To meet the ever-increasing energy demands and sustainability requirements, next-generation battery systems must provide superior energy densities while employing eco-friendly components. Transition metal oxide-based materials have served as important high-energy-density battery electrodes over the past few decades; however, their further development is challenging as we approach the theoretical limits arising from their crystal structures and constituting elements. Exploiting materials from biological systems, or bio-inspiration, offers an alternative strategy to overcome the conventional energy storage mechanism through the chemical diversity, highly efficient biochemistry, sustainability, and natural abundance provided by these materials. Here, we overview recent progress in biomimetic research focused on novel electrode material design for rechargeable batteries, exploiting redox-active molecules involved in the biometabolism and diverse bioderived materials with various morphologies.
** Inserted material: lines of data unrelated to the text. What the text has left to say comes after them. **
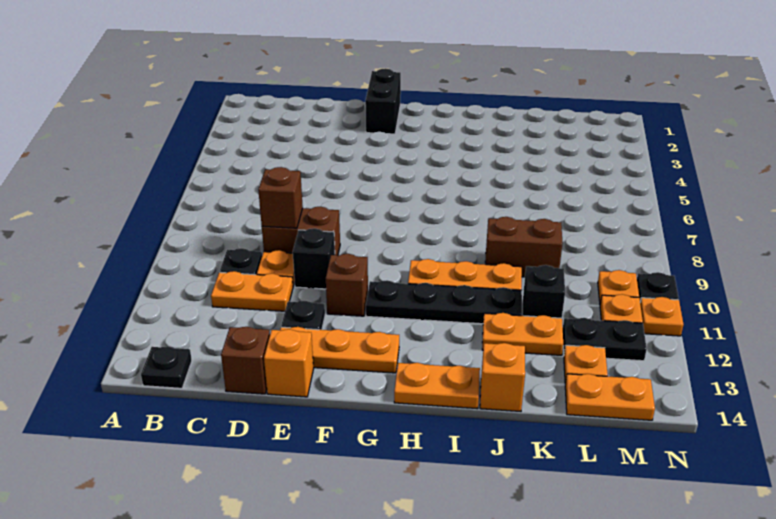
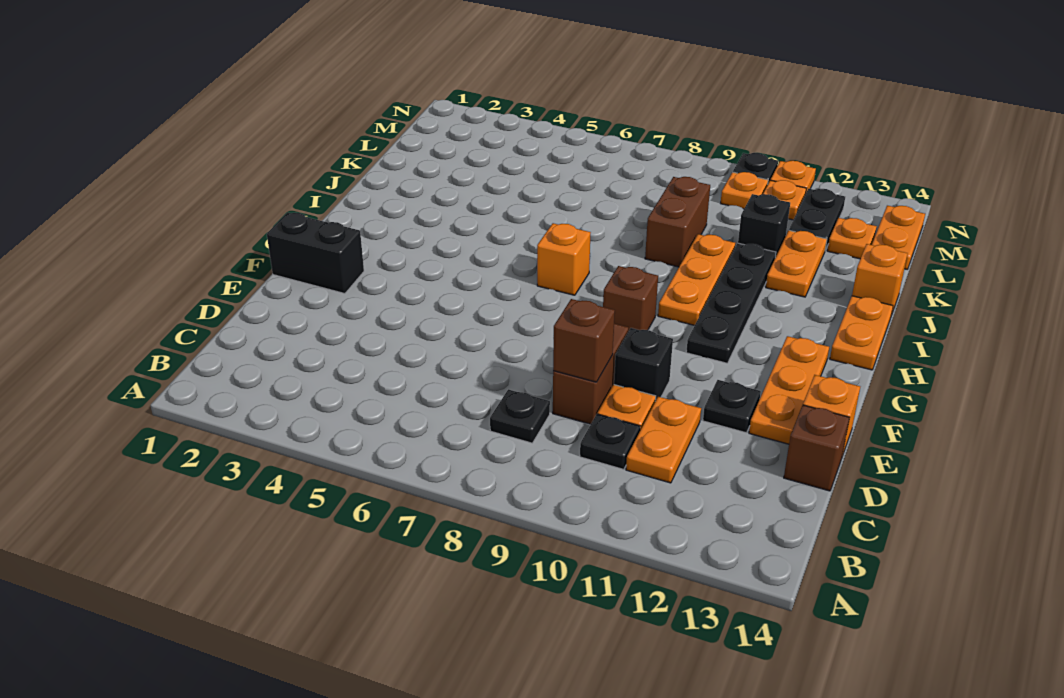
black 1x1 plate [141,346,192,388] -> black 1x1 plate moved to [490,389,550,443]
brown 1x1 brick [326,254,368,316] -> brown 1x1 brick moved to [603,266,658,331]
none -> orange 1x1 brick [537,223,591,295]

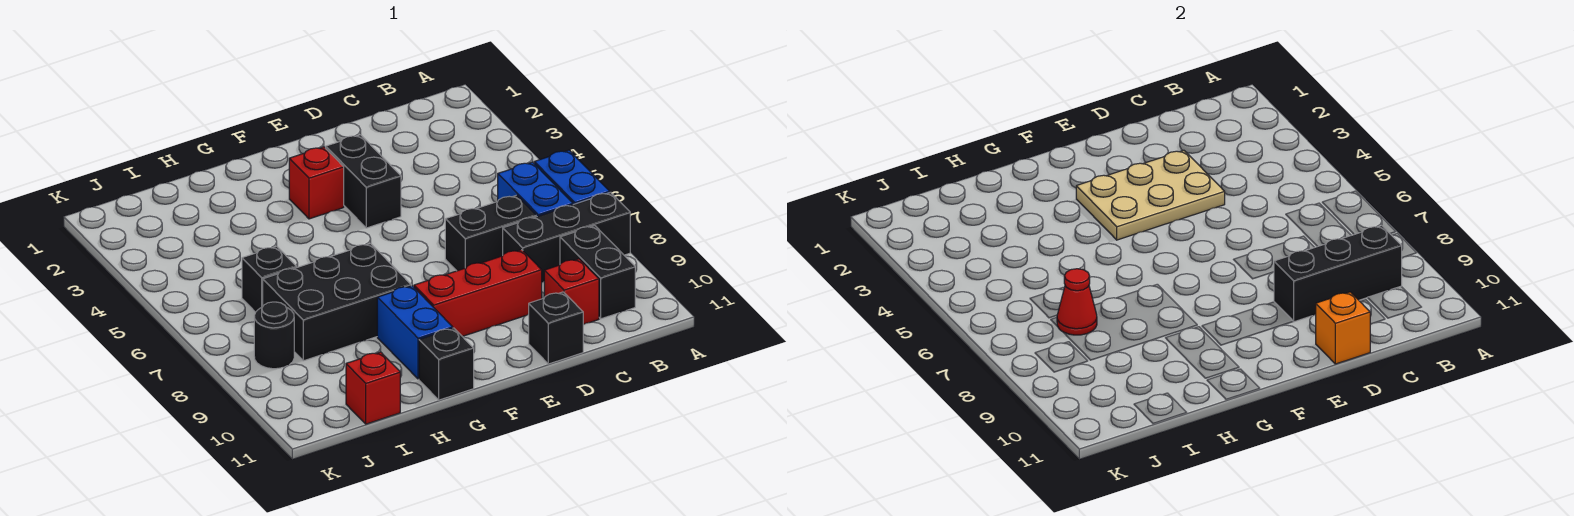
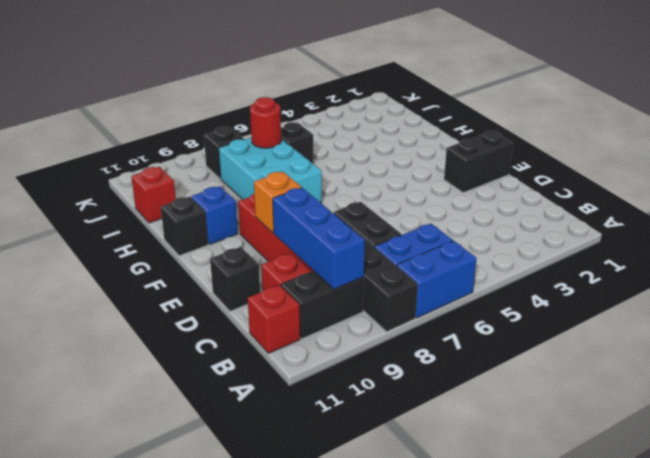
black 1x3 brick [1274,226,1402,322] -> blue 1x3 brick [273,188,365,289]
tan 2x3 plate [1076,150,1225,240] -> none
orange 1x1 brick [1316,292,1370,364] -> orange 1x1 brick moved to [254,172,301,233]
black 1x2 brick [326,135,401,228] -> black 1x2 brick moved to [444,131,513,193]
red 1x1 brick [289,147,344,219] -> red 1x1 brick moved to [248,285,300,353]
black 2x3 brick [263,243,411,361] -> cyan 2x3 brick [219,138,322,203]
blue 1x2 brick [377,286,453,379] -> blue 1x1 brick [191,186,238,244]
red 1x1 cone [1057,269,1097,335] -> red 1x1 round brick [250,97,281,148]
black 1x1 round brick [254,302,294,369] -> black 1x1 brick [204,126,244,179]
Successful demonstrations of energy storage using biomimetic materials that simultaneously exhibit outstanding performance and sustainability would provide insight toward the development of an eco-friendly and high-efficiency energy storage system.

为了满足不断增长的能源需求和可持续性要求，下一代电池系统必须在采用环保组件的同时提供卓越的能源密度。在过去的几十年中，基于过渡金属氧化物的材料已成为重要的高能量密度电池电极。然而，随着我们接近其晶体结构和构成元素所产生的理论极限，它们的进一步发展具有挑战性。利用生物系统中的材料或生物灵感，提供了一种替代策略，可以通过这些材料提供的化学多样性，高效的生物化学，可持续性和自然丰度来克服常规的能量存储机制。这里，我们概述了仿生研究的最新进展，该研究侧重于可充电电池的新型电极材料设计，利用了参与生物代谢的氧化还原活性分子以及具有各种形态的多种生物衍生材料。使用仿生材料同时具有出色的性能和可持续性的储能成功演示，将为开发环保，高效的储能系统提供见识。